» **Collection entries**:
BEGIN

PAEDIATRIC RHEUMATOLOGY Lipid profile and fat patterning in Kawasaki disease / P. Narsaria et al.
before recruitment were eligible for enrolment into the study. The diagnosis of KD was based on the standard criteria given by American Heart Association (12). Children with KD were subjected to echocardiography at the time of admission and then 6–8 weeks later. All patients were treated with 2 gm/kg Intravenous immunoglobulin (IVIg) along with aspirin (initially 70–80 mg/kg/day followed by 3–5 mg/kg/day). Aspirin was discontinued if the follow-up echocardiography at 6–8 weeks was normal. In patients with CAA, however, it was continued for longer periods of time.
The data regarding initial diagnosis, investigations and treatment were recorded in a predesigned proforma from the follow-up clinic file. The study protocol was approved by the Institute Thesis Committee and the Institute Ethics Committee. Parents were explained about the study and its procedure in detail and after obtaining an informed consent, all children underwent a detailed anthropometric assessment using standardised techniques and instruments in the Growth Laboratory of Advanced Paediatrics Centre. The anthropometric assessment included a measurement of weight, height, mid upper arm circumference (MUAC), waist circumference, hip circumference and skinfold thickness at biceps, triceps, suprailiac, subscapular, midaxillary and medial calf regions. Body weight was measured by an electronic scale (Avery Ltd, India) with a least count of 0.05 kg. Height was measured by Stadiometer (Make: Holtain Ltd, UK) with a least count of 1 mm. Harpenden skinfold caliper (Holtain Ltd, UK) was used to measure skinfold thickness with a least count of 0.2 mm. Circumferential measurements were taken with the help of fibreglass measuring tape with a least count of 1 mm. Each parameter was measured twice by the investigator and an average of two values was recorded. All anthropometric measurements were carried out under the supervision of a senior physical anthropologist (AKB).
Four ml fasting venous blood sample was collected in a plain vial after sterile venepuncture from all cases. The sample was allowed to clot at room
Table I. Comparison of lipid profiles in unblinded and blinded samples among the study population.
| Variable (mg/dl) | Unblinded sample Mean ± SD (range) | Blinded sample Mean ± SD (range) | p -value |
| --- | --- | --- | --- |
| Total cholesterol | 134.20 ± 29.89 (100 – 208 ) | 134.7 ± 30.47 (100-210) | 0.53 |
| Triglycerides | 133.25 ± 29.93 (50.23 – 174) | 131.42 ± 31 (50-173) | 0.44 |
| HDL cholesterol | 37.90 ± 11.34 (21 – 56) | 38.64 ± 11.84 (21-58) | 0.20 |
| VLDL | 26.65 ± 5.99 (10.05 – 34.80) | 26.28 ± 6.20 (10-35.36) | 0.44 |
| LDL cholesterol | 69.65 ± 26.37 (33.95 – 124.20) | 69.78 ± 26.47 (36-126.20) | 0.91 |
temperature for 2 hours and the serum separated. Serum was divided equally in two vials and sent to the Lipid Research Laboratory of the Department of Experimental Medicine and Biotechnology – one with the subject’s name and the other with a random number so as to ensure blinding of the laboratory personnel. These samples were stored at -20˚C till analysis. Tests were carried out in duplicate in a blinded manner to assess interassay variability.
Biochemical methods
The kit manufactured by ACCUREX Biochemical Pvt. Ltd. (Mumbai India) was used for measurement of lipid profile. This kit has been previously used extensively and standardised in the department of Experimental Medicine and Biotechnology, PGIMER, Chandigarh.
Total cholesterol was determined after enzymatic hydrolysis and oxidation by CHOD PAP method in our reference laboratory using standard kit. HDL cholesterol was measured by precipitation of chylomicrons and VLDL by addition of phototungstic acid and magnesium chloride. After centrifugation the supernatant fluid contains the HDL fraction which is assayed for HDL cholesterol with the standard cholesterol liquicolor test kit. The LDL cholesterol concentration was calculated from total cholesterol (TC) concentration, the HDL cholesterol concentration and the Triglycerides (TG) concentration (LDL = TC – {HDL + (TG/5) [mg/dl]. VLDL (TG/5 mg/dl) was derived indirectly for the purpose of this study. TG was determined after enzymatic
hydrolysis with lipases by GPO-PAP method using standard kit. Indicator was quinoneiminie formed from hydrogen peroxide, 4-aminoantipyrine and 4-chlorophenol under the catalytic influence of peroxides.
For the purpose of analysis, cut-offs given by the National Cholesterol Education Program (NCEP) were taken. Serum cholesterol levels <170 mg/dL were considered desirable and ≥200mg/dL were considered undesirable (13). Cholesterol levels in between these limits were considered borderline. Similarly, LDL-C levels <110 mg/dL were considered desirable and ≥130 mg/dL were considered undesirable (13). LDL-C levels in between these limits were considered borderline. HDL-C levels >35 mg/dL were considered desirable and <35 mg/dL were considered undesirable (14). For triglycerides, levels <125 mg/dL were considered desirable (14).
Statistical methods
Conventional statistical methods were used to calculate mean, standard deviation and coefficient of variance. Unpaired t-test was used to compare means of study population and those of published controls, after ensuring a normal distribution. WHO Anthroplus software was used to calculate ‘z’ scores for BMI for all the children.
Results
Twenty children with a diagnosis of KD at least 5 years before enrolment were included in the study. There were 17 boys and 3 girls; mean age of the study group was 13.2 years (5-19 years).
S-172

END
BEGIN

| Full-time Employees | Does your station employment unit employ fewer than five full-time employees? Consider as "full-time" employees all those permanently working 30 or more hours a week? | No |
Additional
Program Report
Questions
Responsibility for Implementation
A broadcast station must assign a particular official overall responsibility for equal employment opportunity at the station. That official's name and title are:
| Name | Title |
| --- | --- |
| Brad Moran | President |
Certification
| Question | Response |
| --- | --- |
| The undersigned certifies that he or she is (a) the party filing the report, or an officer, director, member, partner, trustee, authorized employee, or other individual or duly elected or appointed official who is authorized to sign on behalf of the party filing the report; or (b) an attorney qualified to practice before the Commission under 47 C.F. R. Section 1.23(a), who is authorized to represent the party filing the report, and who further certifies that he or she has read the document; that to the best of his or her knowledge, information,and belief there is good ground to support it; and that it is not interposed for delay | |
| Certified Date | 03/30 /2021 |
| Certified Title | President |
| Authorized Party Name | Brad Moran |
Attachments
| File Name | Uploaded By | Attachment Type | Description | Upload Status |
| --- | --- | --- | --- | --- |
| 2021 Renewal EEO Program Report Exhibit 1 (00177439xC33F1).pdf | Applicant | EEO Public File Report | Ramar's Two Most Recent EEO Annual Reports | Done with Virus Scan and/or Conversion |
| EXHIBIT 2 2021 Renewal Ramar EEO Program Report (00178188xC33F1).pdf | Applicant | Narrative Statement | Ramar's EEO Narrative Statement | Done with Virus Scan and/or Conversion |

END

» **Exercise brief**:
Could you restate word for word the lines above from the one containing "Four ml fasting" through the one containing "Total cholesterol was", both included, and nothing else?

» **Solution for this problem**:
Four ml fasting venous blood sample was collected in a plain vial after sterile venepuncture from all cases. The sample was allowed to clot at room
Table I. Comparison of lipid profiles in unblinded and blinded samples among the study population.
| Variable (mg/dl) | Unblinded sample Mean ± SD (range) | Blinded sample Mean ± SD (range) | p -value |
| --- | --- | --- | --- |
| Total cholesterol | 134.20 ± 29.89 (100 – 208 ) | 134.7 ± 30.47 (100-210) | 0.53 |
| Triglycerides | 133.25 ± 29.93 (50.23 – 174) | 131.42 ± 31 (50-173) | 0.44 |
| HDL cholesterol | 37.90 ± 11.34 (21 – 56) | 38.64 ± 11.84 (21-58) | 0.20 |
| VLDL | 26.65 ± 5.99 (10.05 – 34.80) | 26.28 ± 6.20 (10-35.36) | 0.44 |
| LDL cholesterol | 69.65 ± 26.37 (33.95 – 124.20) | 69.78 ± 26.47 (36-126.20) | 0.91 |
temperature for 2 hours and the serum separated. Serum was divided equally in two vials and sent to the Lipid Research Laboratory of the Department of Experimental Medicine and Biotechnology – one with the subject’s name and the other with a random number so as to ensure blinding of the laboratory personnel. These samples were stored at -20˚C till analysis. Tests were carried out in duplicate in a blinded manner to assess interassay variability.
Biochemical methods
The kit manufactured by ACCUREX Biochemical Pvt. Ltd. (Mumbai India) was used for measurement of lipid profile. This kit has been previously used extensively and standardised in the department of Experimental Medicine and Biotechnology, PGIMER, Chandigarh.
Total cholesterol was determined after enzymatic hydrolysis and oxidation by CHOD PAP method in our reference laboratory using standard kit. HDL cholesterol was measured by precipitation of chylomicrons and VLDL by addition of phototungstic acid and magnesium chloride. After centrifugation the supernatant fluid contains the HDL fraction which is assayed for HDL cholesterol with the standard cholesterol liquicolor test kit. The LDL cholesterol concentration was calculated from total cholesterol (TC) concentration, the HDL cholesterol concentration and the Triglycerides (TG) concentration (LDL = TC – {HDL + (TG/5) [mg/dl]. VLDL (TG/5 mg/dl) was derived indirectly for the purpose of this study. TG was determined after enzymatic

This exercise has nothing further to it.